▸ **Try it**
Print, from the listing below, the lines starting at the line containing "of the printing" and ending at the line containing "your printer will", exactly as they stand, and print nothing else.
━━━━━━━━━━━━━━━━━━━━
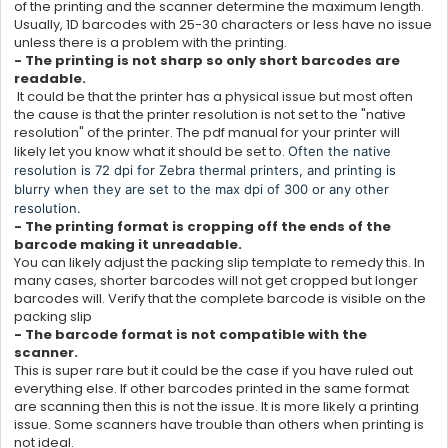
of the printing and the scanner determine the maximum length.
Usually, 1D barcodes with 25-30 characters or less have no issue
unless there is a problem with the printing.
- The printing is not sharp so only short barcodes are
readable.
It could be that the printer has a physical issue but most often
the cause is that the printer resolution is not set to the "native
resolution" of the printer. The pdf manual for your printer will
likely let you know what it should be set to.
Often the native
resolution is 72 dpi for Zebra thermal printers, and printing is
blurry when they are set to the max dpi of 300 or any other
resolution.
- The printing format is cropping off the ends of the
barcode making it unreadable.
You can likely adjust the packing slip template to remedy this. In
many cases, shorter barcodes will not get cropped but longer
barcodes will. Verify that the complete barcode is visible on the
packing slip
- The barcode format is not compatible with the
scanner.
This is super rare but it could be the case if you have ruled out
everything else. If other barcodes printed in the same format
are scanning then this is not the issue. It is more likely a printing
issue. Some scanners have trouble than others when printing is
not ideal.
━━━━━━━━━━━━━━━━━━━━
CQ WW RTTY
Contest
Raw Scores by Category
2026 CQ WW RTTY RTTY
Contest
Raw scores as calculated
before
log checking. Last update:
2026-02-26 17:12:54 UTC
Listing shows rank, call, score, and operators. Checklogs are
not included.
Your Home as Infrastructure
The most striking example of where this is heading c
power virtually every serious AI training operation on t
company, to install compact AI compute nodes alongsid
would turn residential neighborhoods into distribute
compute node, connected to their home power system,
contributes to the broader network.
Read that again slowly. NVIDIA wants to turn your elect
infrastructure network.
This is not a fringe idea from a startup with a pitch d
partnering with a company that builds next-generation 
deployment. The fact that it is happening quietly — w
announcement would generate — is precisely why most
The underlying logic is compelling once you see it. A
━━━━━━━━━━━━━━━━━━━━
▸ **Exercise output**
of the printing and the scanner determine the maximum length.
Usually, 1D barcodes with 25-30 characters or less have no issue
unless there is a problem with the printing.
- The printing is not sharp so only short barcodes are
readable.
It could be that the printer has a physical issue but most often
the cause is that the printer resolution is not set to the "native
resolution" of the printer. The pdf manual for your printer will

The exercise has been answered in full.